Form 1023: the form you’ve been waiting for

The Form 1023 is the IRS form that you file to get the IRS to recognize your 501(c)3 status. This is going to be your first big win. Unfortunately, the IRS can be highly variable in how long it takes for them to do their end of this process, particularly if you do anything that appears remotely political. Fortunately, you can expedite this process with some extra steps.

Also, here’s a whole website designed to make Form 1023 easier. To download some of their samples, they only ask for a trivial donation. Totally worth it.

When you finally do get your recognition letter, scan it. You’ll need it a lot in the future. I also recommend making this easy to find on your eventual website on something like a transparency page.

Step 3. The Long and Winding Road Ahead

Naturally, this is only the beginning. Here are some general strategies and resources to leave you with:

  • Be particular about hiring. Here’s an article on just that.

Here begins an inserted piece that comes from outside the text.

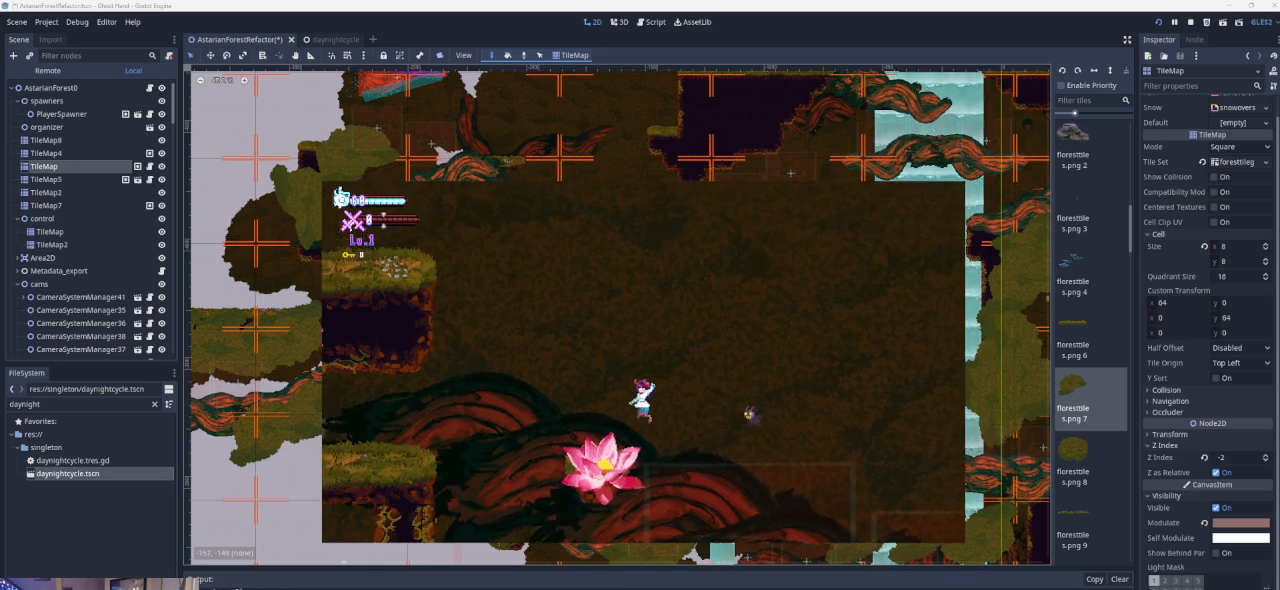
{"buttons": [], "left_stick": "center", "events": [[33, "CROSS", "up"], [167, "left_stick", "center"]]}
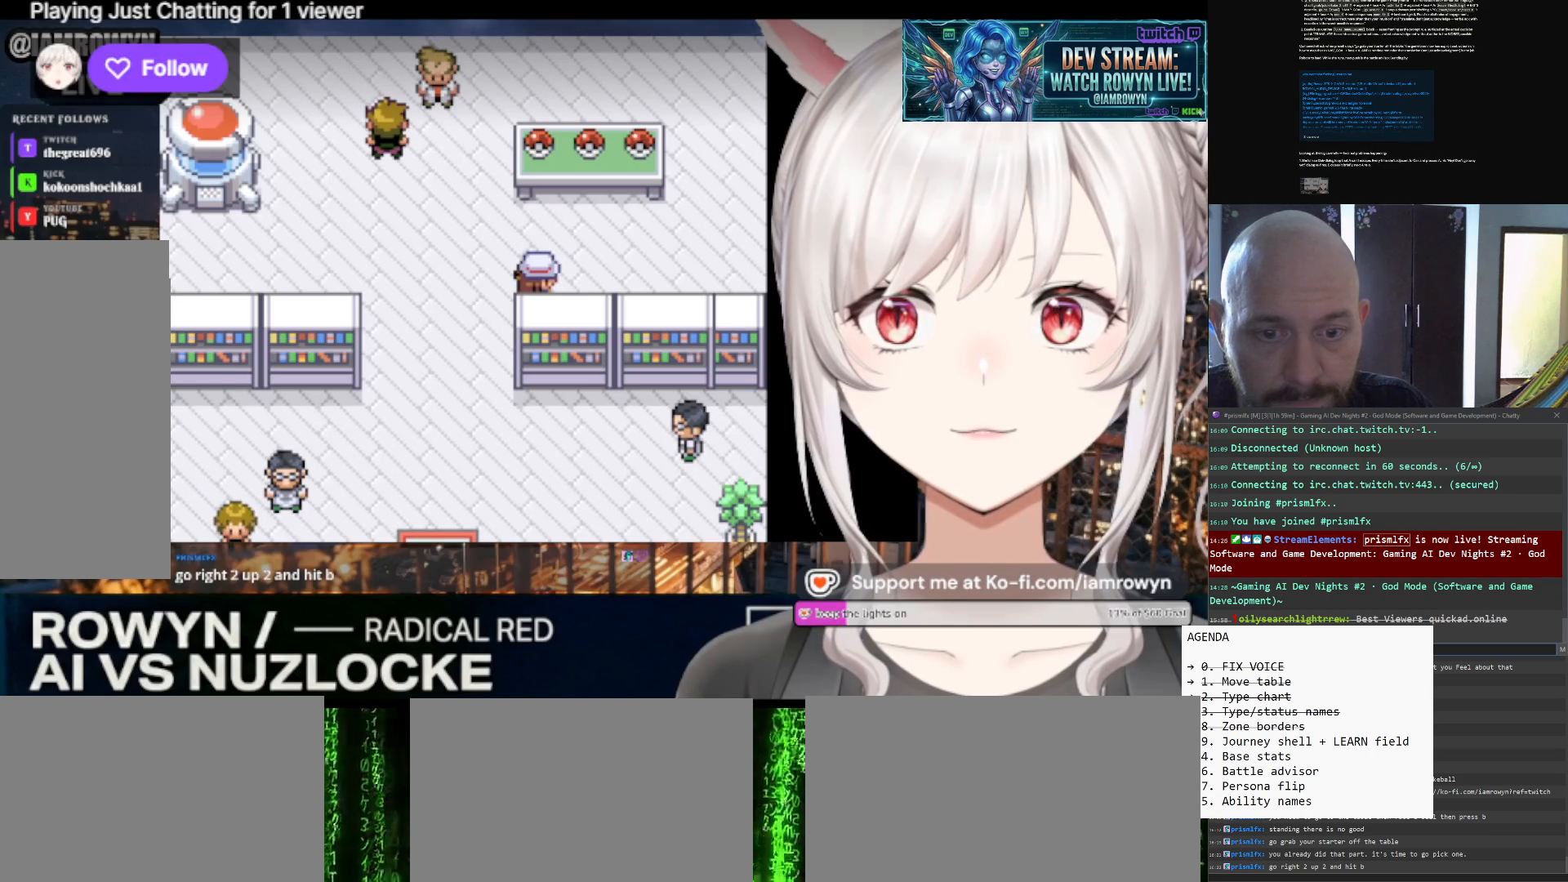
Gameplay with a controller (Nintendo layout); each line is a JSON object with the inputs held at the frame after it. "events" lists button and stick changes between this image and that frame as [ms after this image, input, new state], when the widget could be followed in between. Not read: L3 R3.
{"buttons": ["A"], "events": []}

  • Make a good budget. Budgets are important and finding a good template in the beginning can be a pain. You can find a budget template and other templates on this “Goodies” page.

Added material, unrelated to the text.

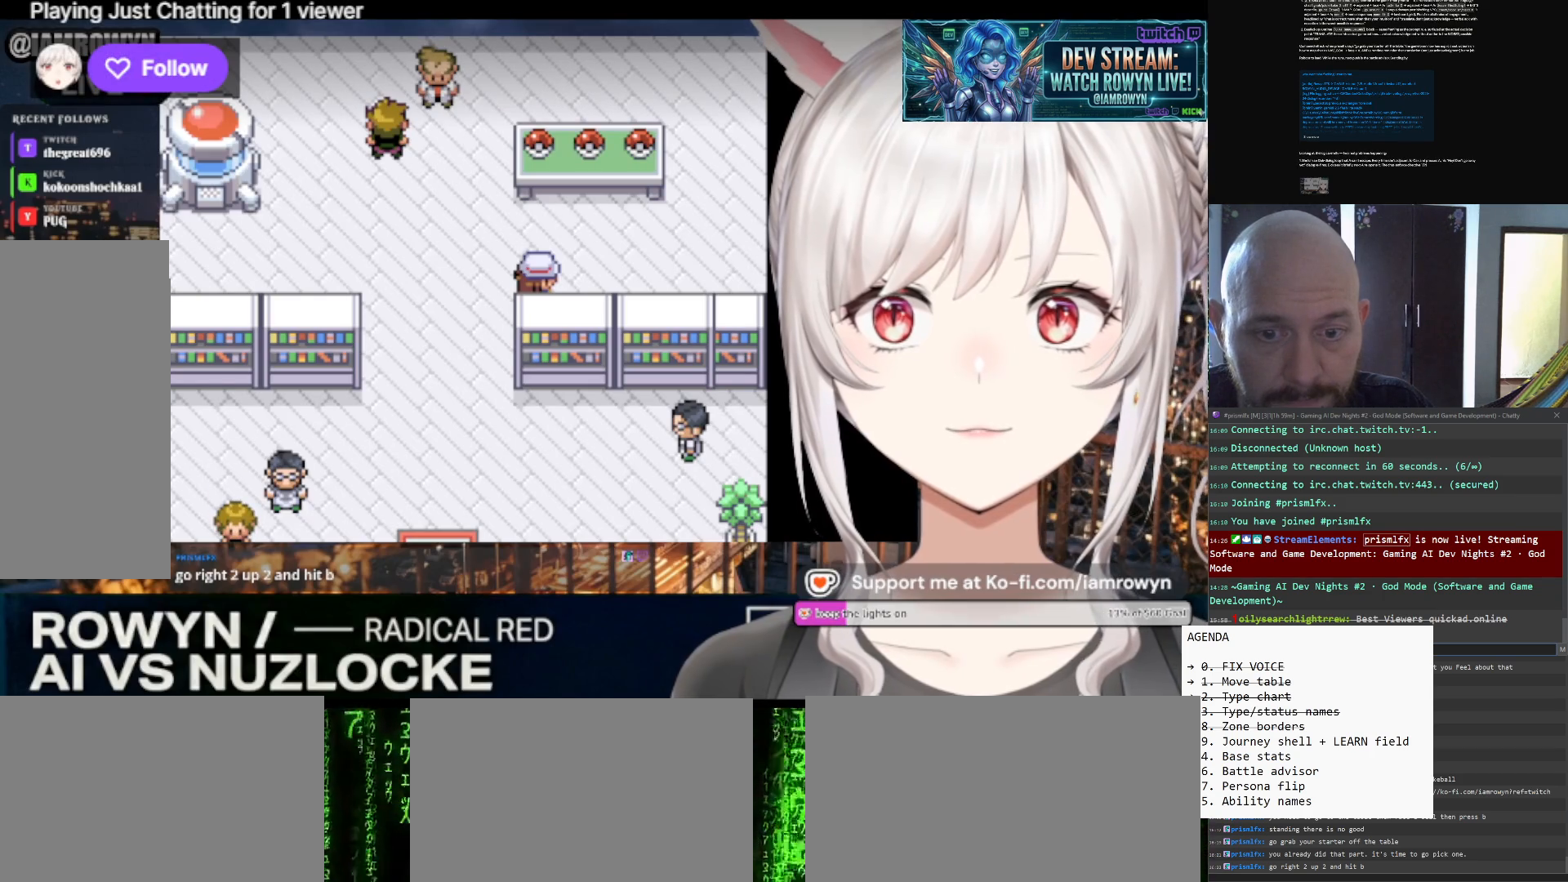
{"buttons": ["A"], "events": []}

  • Take good care of your employees. Make sure you have a culture of open feedback (more challenging than you might imagine). Prioritize giving them good pay and benefits. Thank them genuinely as much as you can. You probably can’t do it enough.

  • Automate what you can. Repetitive tasks take up time. With few people, you have little time and tons of important things to do.

  • Outsource what you can. You only have time to learn so much. Outsourcing is great for technical tasks that will take you too long to get good at. This is especially true for things like payroll which can be done through places like Gusto or Zenpayroll. You should also find a good nonprofit accountant. That person will also be helpful when you eventually have to file your first annual nonprofit tax filing (Form 990).

  • Take advantage of nonprofit benefits. These include benefits like Google Suites for nonprofits, which includes as many email addresses as you need and Google Grants ($10K/month in AdWords). Techsoup also lists lots of discounts for nonprofits. (Always look for nonprofit discounts.)

  • Use minimal viable product strategies. Much of what you do will not be perfect the first time around. Work first on getting usable functions and demonstrate proof of concept before scaling. Consider this for your initial activities and ongoing projects like your website with the understanding that they can be built upon later.

  • Celebrate successes and share them. You need to share your wins and progress. You’ll also want to fancy that up in an annual report. This is what lets others know whether you’re succeeding. Your email list will also be one of your most cherished possessions as that is how you keep your base updated. (In the beginning, something like MailChimp will be fine.)

  • Track your donors. A nice way to start up your initial donor database is through donor management systems. There are many. A nice starter one is Little Green Light. It will have limitations. Eventually, you may outgrow this one, but it’s good to start on.

  • Find online learning resources. You can find great resources from places like BoardSource, Bridgespan, and National Council of Nonprofits.

  • Find some good books. Spending multiple weekends in your library’s nonprofit section is a totally reasonable plan. Also, NOLO has lots of nonprofit resources, including lots of nonprofit books. For sure, without any doubt, pick up their intro on nonprofit incorporation. Just buy that now. For advanced topics, pick up anything by Bruce Hopkins at your library, particularly The Law of Tax-Exempt Organizations if you can get your hands on it. His books are very expensive but detailed.

  • Crowdsource from nonprofit communities. There are some great Facebook groups for nonprofit professionals like ED Happy Hour and Nonprofit Happy Hour.

  • Check out the essays I’ve written. I write a lot about the technical aspects of nonprofits and philanthropy. You can find my essays cataloged on my personal website. I try to be a firehose for useful information.

After you’re done with all these forms and checklists that will continue indefinitely, don’t forget to do those things that involve improving the world. You can do it, and good luck!